Слава оглядывается на дом, тот уже меньше мизинца; рассвет брезжит. Идёт во ржи, спотыкаясь, колени подгибаются, поясница ноет, спать хочется. Гладиатор хренов. Поле заканчивается как обрубленное на узкой полосе трассы. Вдали начинаются дачные участки. Пахнет шоколадом, потому что рядом фабрика, где обжаривают и пакуют молотый кофе. Славу это не бодрит.
А вот я.
Слава перелезает через волнистую полосу барьера. Смотрит влево-вправо: там дорога уходит на Всеволожск, там дорога уходит на Питер, мимо унылые ряды: шиномонтаж, киоск шаурмяшной, разбитое кафе с вывеской «Дон Хосе», пустые лавки. Ещё раз перелезает. На той стороне трассы, за канавой, немного вглубь поля, чтоб не коптило и не пачкало грязью с проезжей части, — она. Алюминиевая памятная стела о четырёх гранях. Как наконечник копья, высотой до пояса. Кенотаф. Ветер, дождь и мураши соскоблили с траурного венка цвета и лепестки. Остался корсет подковой; подкова смотрит в поле. На кенотафе выгравировано: «Мила». Её же неподалёку сбили.
Слава встаёт на колени, обнимает металл, опять встретили рассвет вместе, чик ту чик.
Иди домой, Славян.
Первый этаж, двери закрываются. В джипе двое: он — настоятель храма в области, она — его жена, у неё бизнес в недвижимости, Христом да рублём — шепчут за их спиной прихожане — рублём да Христом, он — хороший человек, ни разу не попался, отец Сергий роскошный иконостас поставил, приход в восторге, благодать, но всё-таки, всё-таки отец Сергий пьян и за рулём, а в миру он — Алексей Хлыстунов, в миру он ещё как пьян.
Второй: ДПС включает мигалки, инспектор Георгий Дваладзе называет по рации номер джипа, ему говорят — не рыпайся, он говорит — водитель по ходу пьян, ему говорят — ты не понял, что ли?! Георгий Дваладзе говорит — лады, и бездействует.
Третий: они сбивают Милу.
Четвёртый: они заявят на следствии, что за рулём была жена священника, Рита Хлыстунова.
Пятый: майор милиции, знакомый жёниной маман, посоветует Славе: не рыпайся. Их всё равно оправдают по всем обвинениям.

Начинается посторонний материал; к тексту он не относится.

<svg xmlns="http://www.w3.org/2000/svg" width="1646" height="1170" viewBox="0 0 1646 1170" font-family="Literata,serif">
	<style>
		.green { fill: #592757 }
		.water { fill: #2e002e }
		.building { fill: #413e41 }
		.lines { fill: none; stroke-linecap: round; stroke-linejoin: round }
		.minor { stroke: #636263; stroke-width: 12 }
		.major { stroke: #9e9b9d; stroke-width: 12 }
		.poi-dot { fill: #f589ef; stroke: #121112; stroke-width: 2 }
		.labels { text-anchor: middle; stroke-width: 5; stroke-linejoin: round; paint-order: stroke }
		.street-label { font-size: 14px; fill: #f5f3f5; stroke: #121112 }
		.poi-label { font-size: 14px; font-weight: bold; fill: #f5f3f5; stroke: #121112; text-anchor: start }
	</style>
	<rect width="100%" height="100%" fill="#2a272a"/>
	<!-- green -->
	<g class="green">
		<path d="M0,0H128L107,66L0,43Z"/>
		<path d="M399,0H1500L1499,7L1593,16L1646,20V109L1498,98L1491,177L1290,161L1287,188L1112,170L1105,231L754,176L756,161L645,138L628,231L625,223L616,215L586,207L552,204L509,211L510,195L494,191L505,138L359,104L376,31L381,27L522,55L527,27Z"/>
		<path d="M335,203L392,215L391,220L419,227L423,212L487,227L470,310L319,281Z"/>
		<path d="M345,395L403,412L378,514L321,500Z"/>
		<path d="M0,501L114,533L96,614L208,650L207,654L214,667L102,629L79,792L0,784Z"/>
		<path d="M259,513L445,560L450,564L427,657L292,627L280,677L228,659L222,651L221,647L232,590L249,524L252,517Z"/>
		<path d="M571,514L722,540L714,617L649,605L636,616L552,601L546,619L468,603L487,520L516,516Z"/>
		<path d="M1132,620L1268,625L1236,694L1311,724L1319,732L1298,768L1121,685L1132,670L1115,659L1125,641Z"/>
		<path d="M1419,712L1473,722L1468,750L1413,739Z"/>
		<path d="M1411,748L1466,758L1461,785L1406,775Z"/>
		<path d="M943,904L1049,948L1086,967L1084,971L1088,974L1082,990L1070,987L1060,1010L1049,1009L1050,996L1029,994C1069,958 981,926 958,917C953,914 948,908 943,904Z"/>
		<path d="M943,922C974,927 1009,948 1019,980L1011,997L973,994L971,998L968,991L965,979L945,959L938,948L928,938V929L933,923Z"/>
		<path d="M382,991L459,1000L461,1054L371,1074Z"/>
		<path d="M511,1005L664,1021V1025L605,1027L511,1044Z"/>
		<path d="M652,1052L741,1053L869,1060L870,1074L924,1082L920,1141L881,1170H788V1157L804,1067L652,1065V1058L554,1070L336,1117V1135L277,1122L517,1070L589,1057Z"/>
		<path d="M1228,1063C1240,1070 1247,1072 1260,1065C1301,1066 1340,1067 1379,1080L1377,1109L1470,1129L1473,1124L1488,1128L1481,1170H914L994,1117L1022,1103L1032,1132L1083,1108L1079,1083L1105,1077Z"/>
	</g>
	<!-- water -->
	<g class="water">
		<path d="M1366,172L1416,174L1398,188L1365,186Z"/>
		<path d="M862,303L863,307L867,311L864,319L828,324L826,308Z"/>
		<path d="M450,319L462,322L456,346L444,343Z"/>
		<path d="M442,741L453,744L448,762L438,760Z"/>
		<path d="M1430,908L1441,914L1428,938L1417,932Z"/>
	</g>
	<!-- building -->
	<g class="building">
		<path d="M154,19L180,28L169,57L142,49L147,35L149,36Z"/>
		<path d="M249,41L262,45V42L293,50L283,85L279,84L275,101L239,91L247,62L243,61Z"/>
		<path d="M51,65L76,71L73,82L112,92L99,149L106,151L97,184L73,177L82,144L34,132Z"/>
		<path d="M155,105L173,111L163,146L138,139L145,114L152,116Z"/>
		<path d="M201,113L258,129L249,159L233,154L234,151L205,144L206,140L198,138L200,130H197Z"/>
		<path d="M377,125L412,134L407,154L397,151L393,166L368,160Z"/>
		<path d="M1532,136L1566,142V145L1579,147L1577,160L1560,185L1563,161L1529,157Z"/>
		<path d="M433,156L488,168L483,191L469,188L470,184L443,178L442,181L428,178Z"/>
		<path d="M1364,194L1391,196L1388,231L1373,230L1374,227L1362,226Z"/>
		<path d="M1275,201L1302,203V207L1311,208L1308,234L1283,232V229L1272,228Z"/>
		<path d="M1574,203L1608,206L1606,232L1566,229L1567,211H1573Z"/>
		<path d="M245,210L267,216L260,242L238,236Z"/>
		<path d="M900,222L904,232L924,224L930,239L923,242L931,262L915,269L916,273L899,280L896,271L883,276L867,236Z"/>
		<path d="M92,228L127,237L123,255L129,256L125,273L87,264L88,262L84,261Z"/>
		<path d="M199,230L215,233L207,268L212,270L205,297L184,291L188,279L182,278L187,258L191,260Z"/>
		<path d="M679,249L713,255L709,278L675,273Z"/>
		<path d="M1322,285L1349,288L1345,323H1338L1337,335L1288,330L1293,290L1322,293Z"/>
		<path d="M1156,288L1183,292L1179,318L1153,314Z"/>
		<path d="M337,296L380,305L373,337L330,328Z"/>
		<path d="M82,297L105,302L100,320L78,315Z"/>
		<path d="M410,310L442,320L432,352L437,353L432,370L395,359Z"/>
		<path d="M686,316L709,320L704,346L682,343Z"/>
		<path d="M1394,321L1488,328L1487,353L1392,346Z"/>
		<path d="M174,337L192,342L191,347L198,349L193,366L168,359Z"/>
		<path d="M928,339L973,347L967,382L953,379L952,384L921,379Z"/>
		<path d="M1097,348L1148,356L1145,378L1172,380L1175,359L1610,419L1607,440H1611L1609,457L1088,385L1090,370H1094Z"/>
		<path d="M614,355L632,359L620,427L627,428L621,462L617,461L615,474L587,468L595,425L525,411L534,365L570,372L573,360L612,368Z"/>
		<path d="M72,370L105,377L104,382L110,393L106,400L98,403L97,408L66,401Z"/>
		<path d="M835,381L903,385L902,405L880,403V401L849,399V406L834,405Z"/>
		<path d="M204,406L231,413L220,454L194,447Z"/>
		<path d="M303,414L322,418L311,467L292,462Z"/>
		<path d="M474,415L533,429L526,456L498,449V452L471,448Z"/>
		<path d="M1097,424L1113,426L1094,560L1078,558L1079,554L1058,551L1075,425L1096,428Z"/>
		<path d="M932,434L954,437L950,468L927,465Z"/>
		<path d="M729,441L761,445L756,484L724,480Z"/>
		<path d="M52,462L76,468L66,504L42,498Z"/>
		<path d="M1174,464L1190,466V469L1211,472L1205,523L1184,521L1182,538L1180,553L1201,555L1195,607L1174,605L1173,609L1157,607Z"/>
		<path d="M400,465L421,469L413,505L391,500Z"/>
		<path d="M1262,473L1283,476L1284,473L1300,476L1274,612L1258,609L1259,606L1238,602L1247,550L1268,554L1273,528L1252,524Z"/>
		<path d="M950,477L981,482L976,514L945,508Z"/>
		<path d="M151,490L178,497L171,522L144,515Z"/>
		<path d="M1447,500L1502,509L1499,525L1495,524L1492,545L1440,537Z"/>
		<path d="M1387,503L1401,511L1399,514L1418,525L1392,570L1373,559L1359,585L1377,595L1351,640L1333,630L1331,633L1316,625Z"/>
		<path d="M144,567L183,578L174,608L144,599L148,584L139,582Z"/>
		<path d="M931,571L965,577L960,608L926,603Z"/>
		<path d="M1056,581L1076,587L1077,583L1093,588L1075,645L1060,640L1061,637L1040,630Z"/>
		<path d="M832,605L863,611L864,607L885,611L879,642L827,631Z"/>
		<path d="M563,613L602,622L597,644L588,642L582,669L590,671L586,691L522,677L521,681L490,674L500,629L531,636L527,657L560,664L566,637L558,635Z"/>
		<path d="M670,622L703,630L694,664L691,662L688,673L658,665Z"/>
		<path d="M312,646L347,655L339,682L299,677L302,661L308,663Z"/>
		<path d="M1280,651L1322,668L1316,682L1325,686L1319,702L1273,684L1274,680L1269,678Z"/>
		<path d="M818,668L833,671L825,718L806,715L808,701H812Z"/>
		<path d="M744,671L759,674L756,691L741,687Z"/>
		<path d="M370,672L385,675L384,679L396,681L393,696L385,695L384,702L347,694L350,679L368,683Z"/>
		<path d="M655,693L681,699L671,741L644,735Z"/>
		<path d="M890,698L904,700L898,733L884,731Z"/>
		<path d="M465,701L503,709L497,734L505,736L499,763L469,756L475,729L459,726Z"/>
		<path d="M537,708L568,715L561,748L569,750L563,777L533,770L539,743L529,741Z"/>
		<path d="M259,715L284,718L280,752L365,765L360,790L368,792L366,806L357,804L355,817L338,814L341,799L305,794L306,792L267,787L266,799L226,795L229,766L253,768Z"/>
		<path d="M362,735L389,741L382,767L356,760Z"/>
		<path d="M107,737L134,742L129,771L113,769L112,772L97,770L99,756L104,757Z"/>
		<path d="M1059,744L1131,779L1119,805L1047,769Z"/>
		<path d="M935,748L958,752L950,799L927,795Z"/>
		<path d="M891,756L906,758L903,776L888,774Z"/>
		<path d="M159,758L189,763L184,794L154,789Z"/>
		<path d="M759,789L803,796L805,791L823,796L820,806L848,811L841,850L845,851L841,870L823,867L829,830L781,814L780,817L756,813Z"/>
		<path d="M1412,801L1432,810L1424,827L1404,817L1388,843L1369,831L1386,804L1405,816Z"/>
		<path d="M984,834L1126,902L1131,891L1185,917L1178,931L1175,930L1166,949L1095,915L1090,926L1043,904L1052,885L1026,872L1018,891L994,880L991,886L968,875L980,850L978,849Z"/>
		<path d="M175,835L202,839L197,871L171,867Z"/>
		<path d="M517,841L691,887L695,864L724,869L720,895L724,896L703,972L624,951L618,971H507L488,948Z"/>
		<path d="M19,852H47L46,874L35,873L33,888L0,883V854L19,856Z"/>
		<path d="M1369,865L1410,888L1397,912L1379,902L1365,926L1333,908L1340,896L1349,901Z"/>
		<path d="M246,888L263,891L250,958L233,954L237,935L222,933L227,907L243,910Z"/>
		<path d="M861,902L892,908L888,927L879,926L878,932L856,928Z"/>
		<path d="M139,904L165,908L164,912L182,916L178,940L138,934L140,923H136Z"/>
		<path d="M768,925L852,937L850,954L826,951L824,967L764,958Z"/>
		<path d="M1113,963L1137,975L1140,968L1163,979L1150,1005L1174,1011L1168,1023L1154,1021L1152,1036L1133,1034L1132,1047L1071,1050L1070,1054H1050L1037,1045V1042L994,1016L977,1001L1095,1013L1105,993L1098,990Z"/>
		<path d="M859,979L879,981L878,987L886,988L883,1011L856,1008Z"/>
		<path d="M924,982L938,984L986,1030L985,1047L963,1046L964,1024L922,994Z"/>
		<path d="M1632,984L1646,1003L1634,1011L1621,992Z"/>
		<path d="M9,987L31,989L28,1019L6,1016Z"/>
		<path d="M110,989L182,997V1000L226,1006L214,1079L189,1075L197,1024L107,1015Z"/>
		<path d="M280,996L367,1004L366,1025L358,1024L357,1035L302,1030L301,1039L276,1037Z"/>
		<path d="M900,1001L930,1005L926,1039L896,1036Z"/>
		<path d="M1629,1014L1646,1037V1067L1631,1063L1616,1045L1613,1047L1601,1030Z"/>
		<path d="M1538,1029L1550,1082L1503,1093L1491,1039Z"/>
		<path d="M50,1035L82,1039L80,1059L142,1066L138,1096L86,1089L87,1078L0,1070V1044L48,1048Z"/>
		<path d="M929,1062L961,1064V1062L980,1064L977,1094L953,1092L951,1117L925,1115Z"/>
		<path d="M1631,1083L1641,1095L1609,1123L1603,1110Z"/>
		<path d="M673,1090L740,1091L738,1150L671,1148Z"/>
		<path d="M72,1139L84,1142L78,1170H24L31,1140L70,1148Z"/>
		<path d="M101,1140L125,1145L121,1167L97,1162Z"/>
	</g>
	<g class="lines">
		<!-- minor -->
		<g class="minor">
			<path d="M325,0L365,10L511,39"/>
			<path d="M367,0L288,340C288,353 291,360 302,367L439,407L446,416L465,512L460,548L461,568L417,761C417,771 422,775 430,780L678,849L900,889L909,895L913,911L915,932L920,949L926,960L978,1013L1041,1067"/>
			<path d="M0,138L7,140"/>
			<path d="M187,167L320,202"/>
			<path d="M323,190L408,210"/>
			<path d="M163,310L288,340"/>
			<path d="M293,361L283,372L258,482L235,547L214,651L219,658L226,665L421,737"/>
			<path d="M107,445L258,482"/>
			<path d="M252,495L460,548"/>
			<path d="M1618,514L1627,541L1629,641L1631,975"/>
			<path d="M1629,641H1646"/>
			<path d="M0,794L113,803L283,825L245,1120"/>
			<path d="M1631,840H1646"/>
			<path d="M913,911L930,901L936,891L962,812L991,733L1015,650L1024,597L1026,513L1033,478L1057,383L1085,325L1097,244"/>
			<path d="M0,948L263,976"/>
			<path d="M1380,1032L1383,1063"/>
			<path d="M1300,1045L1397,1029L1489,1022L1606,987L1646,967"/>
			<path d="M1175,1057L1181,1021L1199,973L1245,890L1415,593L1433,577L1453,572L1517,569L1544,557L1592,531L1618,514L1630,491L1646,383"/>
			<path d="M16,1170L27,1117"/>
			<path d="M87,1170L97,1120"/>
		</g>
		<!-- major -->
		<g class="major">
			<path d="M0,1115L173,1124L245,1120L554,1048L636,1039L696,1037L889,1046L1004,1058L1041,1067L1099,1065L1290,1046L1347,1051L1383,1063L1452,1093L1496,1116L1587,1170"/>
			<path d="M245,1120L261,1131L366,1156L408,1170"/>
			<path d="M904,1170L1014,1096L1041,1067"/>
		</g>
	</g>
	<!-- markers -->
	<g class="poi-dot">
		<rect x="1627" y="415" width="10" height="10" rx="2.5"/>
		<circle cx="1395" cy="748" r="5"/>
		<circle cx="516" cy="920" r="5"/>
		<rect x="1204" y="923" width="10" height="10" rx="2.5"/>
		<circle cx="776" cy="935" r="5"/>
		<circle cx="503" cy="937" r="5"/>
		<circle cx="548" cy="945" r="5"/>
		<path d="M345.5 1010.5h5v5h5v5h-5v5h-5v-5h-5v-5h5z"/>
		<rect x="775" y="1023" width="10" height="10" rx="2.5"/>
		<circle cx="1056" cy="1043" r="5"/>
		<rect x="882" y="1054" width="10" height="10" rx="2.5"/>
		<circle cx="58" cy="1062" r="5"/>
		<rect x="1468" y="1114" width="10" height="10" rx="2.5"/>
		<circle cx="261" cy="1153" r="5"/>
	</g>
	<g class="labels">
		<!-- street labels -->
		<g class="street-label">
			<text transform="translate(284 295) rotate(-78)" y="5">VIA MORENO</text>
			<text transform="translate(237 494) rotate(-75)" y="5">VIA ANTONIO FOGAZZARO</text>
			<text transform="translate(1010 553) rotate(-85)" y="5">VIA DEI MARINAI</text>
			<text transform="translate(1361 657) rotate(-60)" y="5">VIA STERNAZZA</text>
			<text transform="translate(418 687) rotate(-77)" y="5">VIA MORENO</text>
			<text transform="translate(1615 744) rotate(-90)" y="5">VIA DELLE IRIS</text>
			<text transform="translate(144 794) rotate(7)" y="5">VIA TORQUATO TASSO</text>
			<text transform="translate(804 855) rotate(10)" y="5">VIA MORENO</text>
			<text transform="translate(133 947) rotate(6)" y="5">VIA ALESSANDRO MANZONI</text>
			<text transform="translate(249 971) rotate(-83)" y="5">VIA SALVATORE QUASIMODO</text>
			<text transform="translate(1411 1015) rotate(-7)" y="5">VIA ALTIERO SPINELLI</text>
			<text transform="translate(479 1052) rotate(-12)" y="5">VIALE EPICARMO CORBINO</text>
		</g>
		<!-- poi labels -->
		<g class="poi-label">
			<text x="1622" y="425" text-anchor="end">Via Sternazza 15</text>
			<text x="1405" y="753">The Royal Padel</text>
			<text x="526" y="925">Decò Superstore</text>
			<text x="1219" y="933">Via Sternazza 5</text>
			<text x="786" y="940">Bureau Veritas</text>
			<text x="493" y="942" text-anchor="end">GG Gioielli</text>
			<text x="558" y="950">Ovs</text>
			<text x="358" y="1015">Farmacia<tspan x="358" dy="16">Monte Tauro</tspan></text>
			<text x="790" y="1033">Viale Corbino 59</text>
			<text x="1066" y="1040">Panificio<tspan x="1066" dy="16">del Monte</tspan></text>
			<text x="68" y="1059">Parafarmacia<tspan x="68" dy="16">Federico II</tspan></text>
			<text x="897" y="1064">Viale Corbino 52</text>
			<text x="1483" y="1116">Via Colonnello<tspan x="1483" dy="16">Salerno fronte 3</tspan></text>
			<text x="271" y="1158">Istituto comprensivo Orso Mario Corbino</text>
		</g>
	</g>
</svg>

Священника понизят в сане; храмом рулить не будет — будет рулить хором мальчиков. Маман Милы заорёт: ты-то хоть можешь что-нибудь сделать?! А майор хмыкнет: я вас предупредил, ещё спасибо скажете.
Шестой: никого не посадят, только по газетам погудят, но что тут гудеть, и десяти случаев у церковников по стране не наберётся за десять лет, не очень-то плохая статистика, а в ДТП попадают все — и военные, и духовенство, и гражданские, и пьют все, и предают все; что мы — не люди, что ли?